» **INSTRUCTIONS FOR THE TASK**:
Copy down every line of the data that follows exactly. Omit the pictures.

» **DATA EXTRACT**:
::::::::

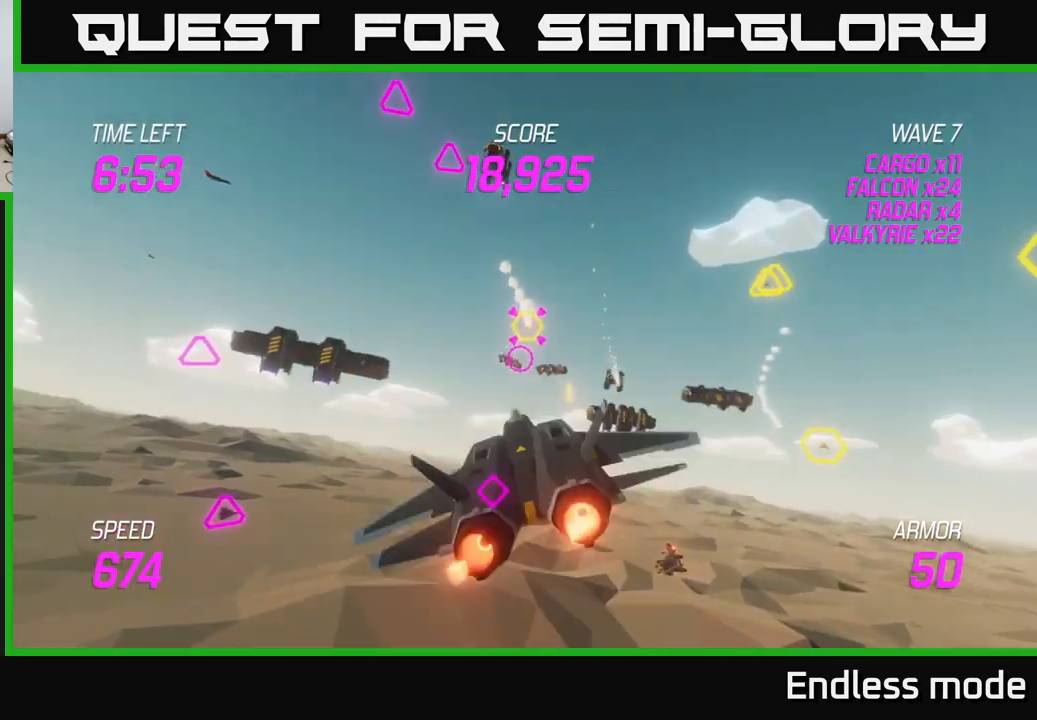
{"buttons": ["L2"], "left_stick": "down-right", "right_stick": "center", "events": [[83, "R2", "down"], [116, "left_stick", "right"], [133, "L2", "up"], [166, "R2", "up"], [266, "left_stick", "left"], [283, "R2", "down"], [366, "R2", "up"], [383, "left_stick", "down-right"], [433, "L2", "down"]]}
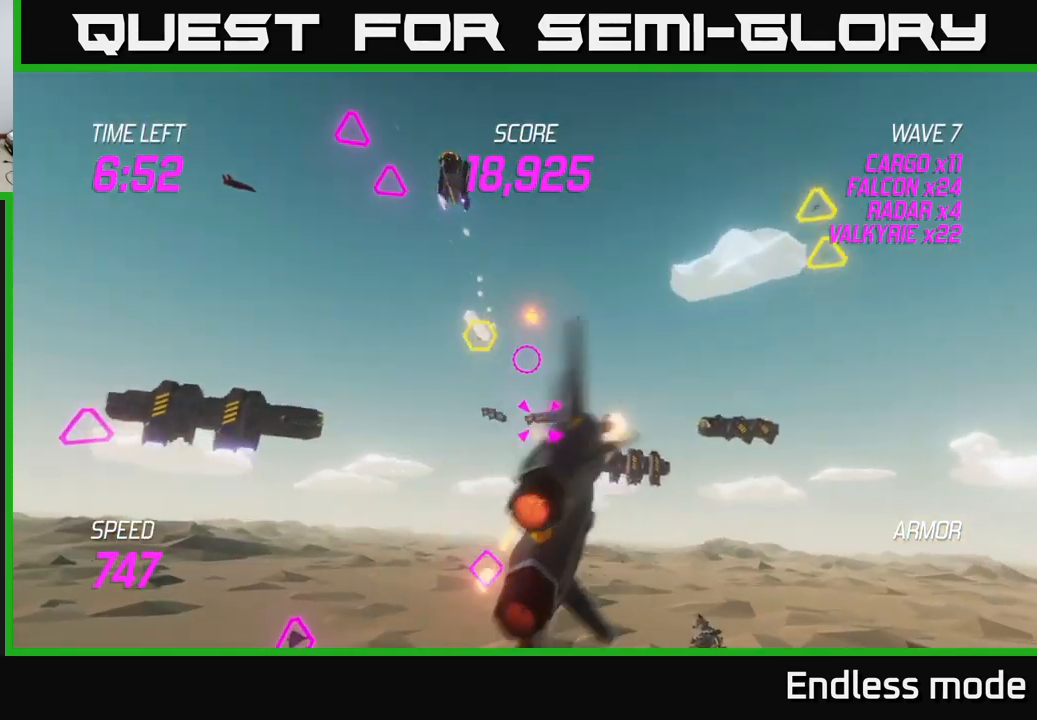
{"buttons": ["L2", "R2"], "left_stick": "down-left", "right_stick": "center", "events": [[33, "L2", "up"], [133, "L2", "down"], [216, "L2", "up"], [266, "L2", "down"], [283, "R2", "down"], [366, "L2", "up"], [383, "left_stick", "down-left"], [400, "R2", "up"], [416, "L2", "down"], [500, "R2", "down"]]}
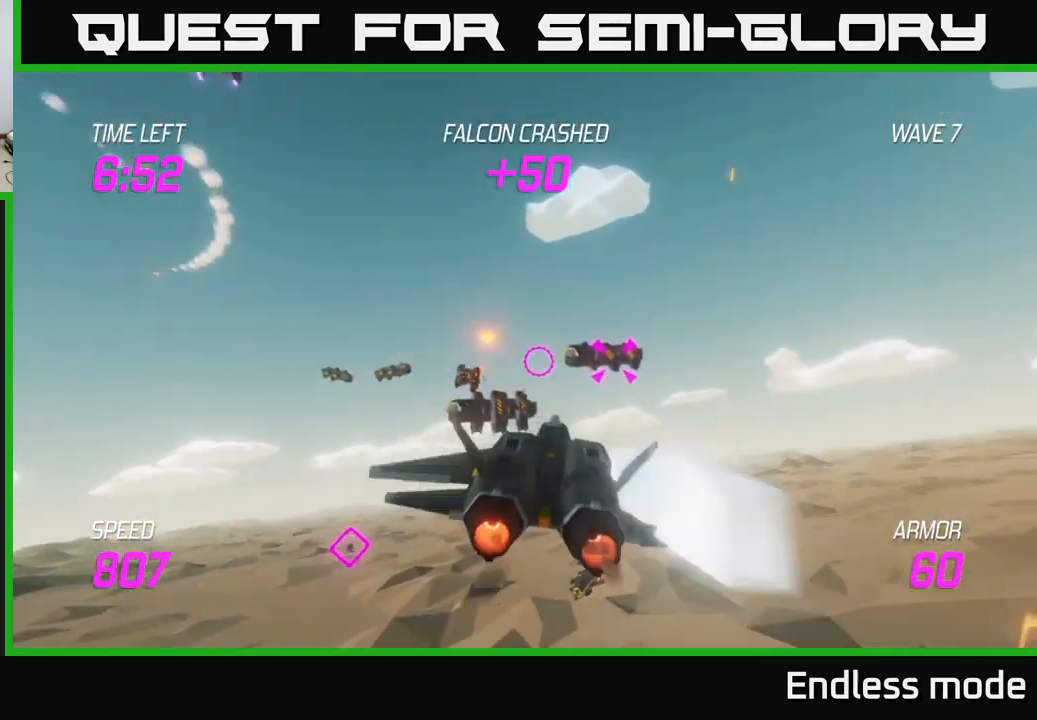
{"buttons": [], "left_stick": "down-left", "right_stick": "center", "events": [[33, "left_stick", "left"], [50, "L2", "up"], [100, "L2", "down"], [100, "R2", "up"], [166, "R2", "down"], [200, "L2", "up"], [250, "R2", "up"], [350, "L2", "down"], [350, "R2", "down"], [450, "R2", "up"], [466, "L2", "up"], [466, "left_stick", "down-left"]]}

::::::::

» **TASK SOLUTION**:
{"buttons": ["L2"], "left_stick": "down-right", "right_stick": "center", "events": [[83, "R2", "down"], [116, "left_stick", "right"], [133, "L2", "up"], [166, "R2", "up"], [266, "left_stick", "left"], [283, "R2", "down"], [366, "R2", "up"], [383, "left_stick", "down-right"], [433, "L2", "down"]]}
{"buttons": ["L2", "R2"], "left_stick": "down-left", "right_stick": "center", "events": [[33, "L2", "up"], [133, "L2", "down"], [216, "L2", "up"], [266, "L2", "down"], [283, "R2", "down"], [366, "L2", "up"], [383, "left_stick", "down-left"], [400, "R2", "up"], [416, "L2", "down"], [500, "R2", "down"]]}
{"buttons": [], "left_stick": "down-left", "right_stick": "center", "events": [[33, "left_stick", "left"], [50, "L2", "up"], [100, "L2", "down"], [100, "R2", "up"], [166, "R2", "down"], [200, "L2", "up"], [250, "R2", "up"], [350, "L2", "down"], [350, "R2", "down"], [450, "R2", "up"], [466, "L2", "up"], [466, "left_stick", "down-left"]]}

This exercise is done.